A new and dear friend of mine named Elisabeth Elliot has really shed light on this in my reading Passion and Purity, which is quite the book! She says: "A good and perfect gift [is love], these natural desires. But so much the more necessary that they be restrained, controlled, corrected, even crucified, that they might be reborn in power and purity for God." I had never thought about that before. We have the capacity to screw up perfectly good institutions and gifts for our own glory and self-fulfillment, when both of those are only meant to be byproducts of a different motivation, which is to make God's magnificence known above all else.
So we put all kinds of things on the altar. The sins we hang onto. The gifts we keep tightly gripped in our hands. The things that we selfishly guard for ourselves, wanting to be in control, wanting to bring all attention and praise to ourselves, wanting to be blessed by and wanting it for ourselves alone. This covers just about... everything! Haha.
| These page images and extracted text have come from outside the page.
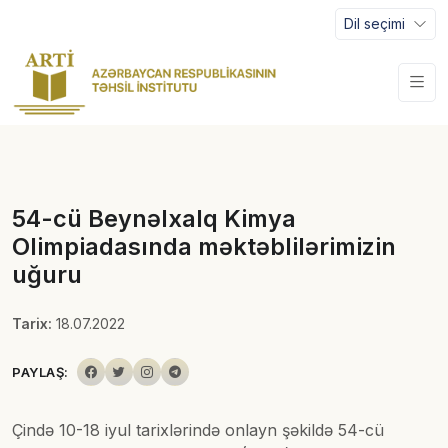
Dil seçimi
54-cü Beynəlxalq Kimya
Olimpiadasında məktəblilərimizin
uğuru
Tarix:
18.07.2022
PAYLAŞ:
Çində 10-18 iyul tarixlərində onlayn şəkildə 54-cü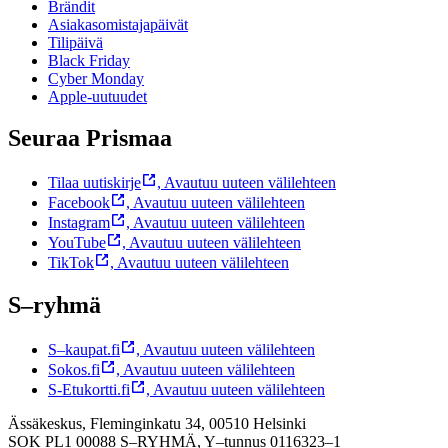
Brändit
Asiakasomistajapäivät
Tilipäivä
Black Friday
Cyber Monday
Apple-uutuudet
Seuraa Prismaa
Tilaa uutiskirje
,
Avautuu uuteen välilehteen
Facebook
,
Avautuu uuteen välilehteen
Instagram
,
Avautuu uuteen välilehteen
YouTube
,
Avautuu uuteen välilehteen
TikTok
,
Avautuu uuteen välilehteen
S–ryhmä
S–kaupat.fi
,
Avautuu uuteen välilehteen
Sokos.fi
,
Avautuu uuteen välilehteen
S-Etukortti.fi
,
Avautuu uuteen välilehteen
Ässäkeskus, Fleminginkatu 34, 00510 Helsinki
SOK PL1 00088 S–RYHMÄ,
Y–tunnus 0116323–1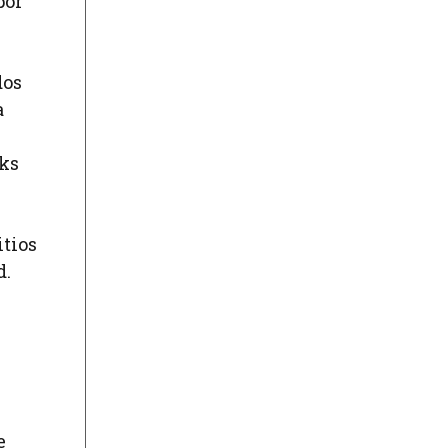
por
dos
a
nks
itios
d.
e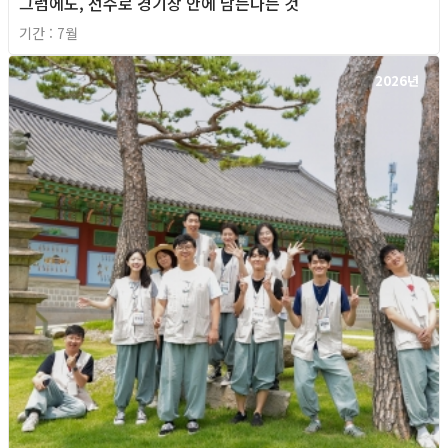
그럼에도, 선수로 경기장 안에 남는다는 것
기간 : 7월
2026년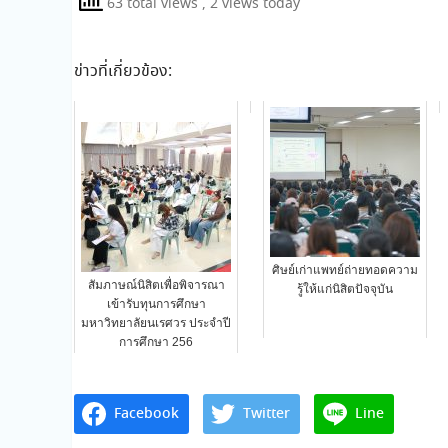
63 total views
, 2 views today
ข่าวที่เกี่ยวข้อง:
ศิษย์เก่าแพทย์ถ่ายทอดความ
สัมภาษณ์นิสิตเพื่อพิจารณา
รู้ให้แก่นิสิตปัจจุบัน
เข้ารับทุนการศึกษา
มหาวิทยาลัยนเรศวร ประจำปี
การศึกษา 256
Facebook
Twitter
Line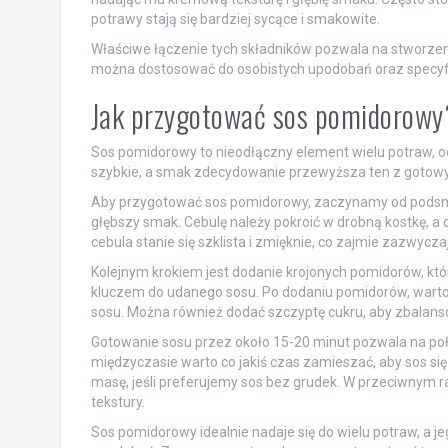
potrawy stają się bardziej sycące i smakowite.
Właściwe łączenie tych składników pozwala na stworzeni
można dostosować do osobistych upodobań oraz specyfi
Jak przygotować sos pomidorowy
Sos pomidorowy to nieodłączny element wielu potraw, o
szybkie, a smak zdecydowanie przewyższa ten z gotowych
Aby przygotować sos pomidorowy, zaczynamy od podsma
głębszy smak. Cebulę należy pokroić w drobną kostkę, a 
cebula stanie się szklista i zmięknie, co zajmie zazwycza
Kolejnym krokiem jest dodanie krojonych pomidorów, któ
kluczem do udanego sosu. Po dodaniu pomidorów, wart
sosu. Można również dodać szczyptę cukru, aby zbala
Gotowanie sosu przez około 15-20 minut pozwala na poł
międzyczasie warto co jakiś czas zamieszać, aby sos si
masę, jeśli preferujemy sos bez grudek. W przeciwnym r
tekstury.
Sos pomidorowy idealnie nadaje się do wielu potraw, a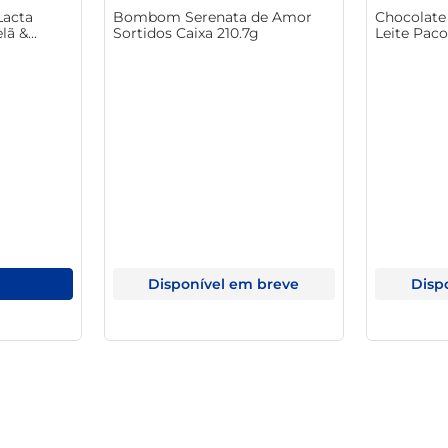
Lacta
Bombom Serenata de Amor
Chocolate
lã &
Sortidos Caixa 210.7g
Leite Pac
Disponível em breve
Disp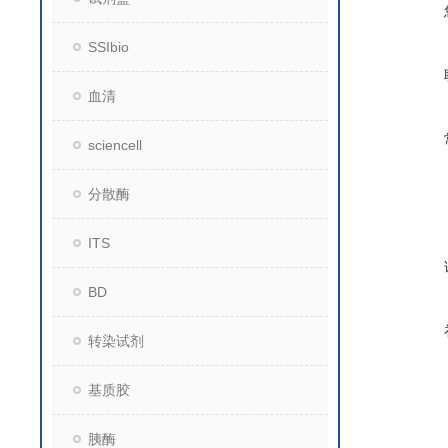
SSIbio
血清
sciencell
分散酶
ITS
BD
转染试剂
基质胶
胰酶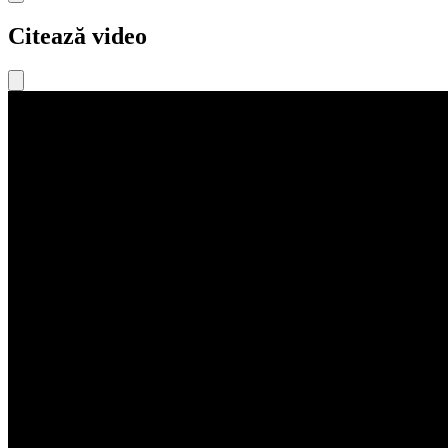
Citează video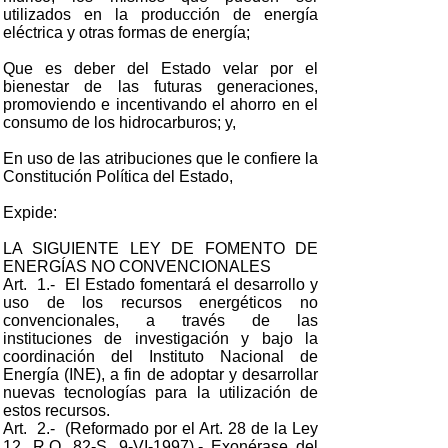
utilizados en la producción de energía
eléctrica y otras formas de energía;
Que es deber del Estado velar por el
bienestar de las futuras generaciones,
promoviendo e incentivando el ahorro en el
consumo de los hidrocarburos; y,
En uso de las atribuciones que le confiere la
Constitución Política del Estado,
Expide:
LA SIGUIENTE LEY DE FOMENTO DE
ENERGÍAS NO CONVENCIONALES
Art. 1.- El Estado fomentará el desarrollo y
uso de los recursos energéticos no
convencionales, a través de las
instituciones de investigación y bajo la
coordinación del Instituto Nacional de
Energía (INE), a fin de adoptar y desarrollar
nuevas tecnologías para la utilización de
estos recursos.
Art. 2.- (Reformado por el Art. 28 de la Ley
12, R.O. 82-S, 9-VI-1997).- Exonérase del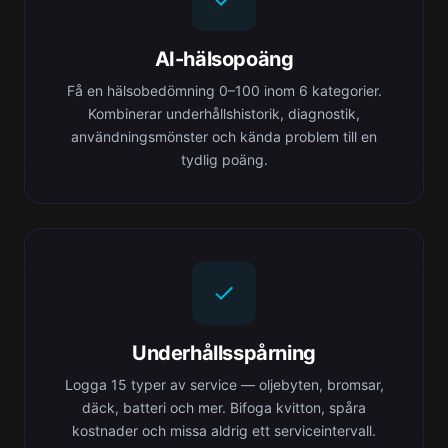
AI-hälsopoäng
Få en hälsobedömning 0–100 inom 6 kategorier.
Kombinerar underhållshistorik, diagnostik,
användningsmönster och kända problem till en
tydlig poäng.
Underhållsspårning
Logga 15 typer av service — oljebyten, bromsar,
däck, batteri och mer. Bifoga kvitton, spåra
kostnader och missa aldrig ett serviceintervall.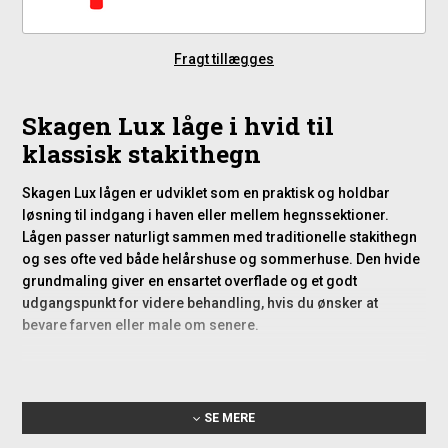
Fragt tillægges
Skagen Lux låge i hvid til
klassisk stakithegn
Skagen Lux lågen er udviklet som en praktisk og holdbar
løsning til indgang i haven eller mellem hegnssektioner.
Lågen passer naturligt sammen med traditionelle stakithegn
og ses ofte ved både helårshuse og sommerhuse. Den hvide
grundmaling giver en ensartet overflade og et godt
udgangspunkt for videre behandling, hvis du ønsker at
bevare farven eller male om senere.
Specifiaktioner
Mål: 150 x 80 cm (BxH)
SE MERE
Grundmalet hvid 2 gange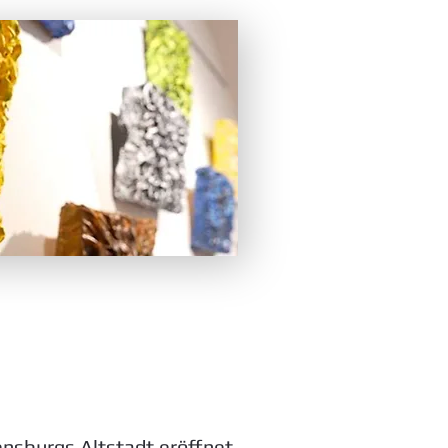
ensburgs Altstadt eröffnet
As a self-attested control freak and perfectionist, and self-centered being extraordinaire, I can think of almost nothing that I don't want to take care of for myself and for my own good.
There is good news, though, for that which we give up to God's control: he controls it.
"Cast your cares on the Lord and he will sustain you; he will never let the righteous fall." Psalm 55:22
"And we know that in all things God works for the good of those who love him, who have been called according to his purpose." Romans 8:28
"For my thoughts are not your thoughts, neither are your ways my ways,' declares the Lord. 'As the heavens are higher than the earth, so are my ways higher than your ways and my thoughts than your thoughts." Isaiah 55:8-9
"But seek first his kingdom and his righteousness, and all these things [food and clothing, basic needs] will be given to you as well." Matthew 6:33
God has a more than reasonable track record for fulfilling promises and remembering his faithful people. We might envision different blessings than what he gives, but in remembering that God is sovereign and good, it becomes less difficult to imagine that he could possibly have a more accurate idea of what I need and what will take care of me.
Therefore, offer up to God everything that cannot be pried from your hands, because he loves you too much to rob you of the freedom to control things if you want to, and keep it all for yourself. But give back to the Lord, and see what he does with the offerings. Jesus multiplied five loaves of bread and two fish into food enough for five thousand men and all their accompanying women and children.
Challenge him to do the same with the things you place on the altar.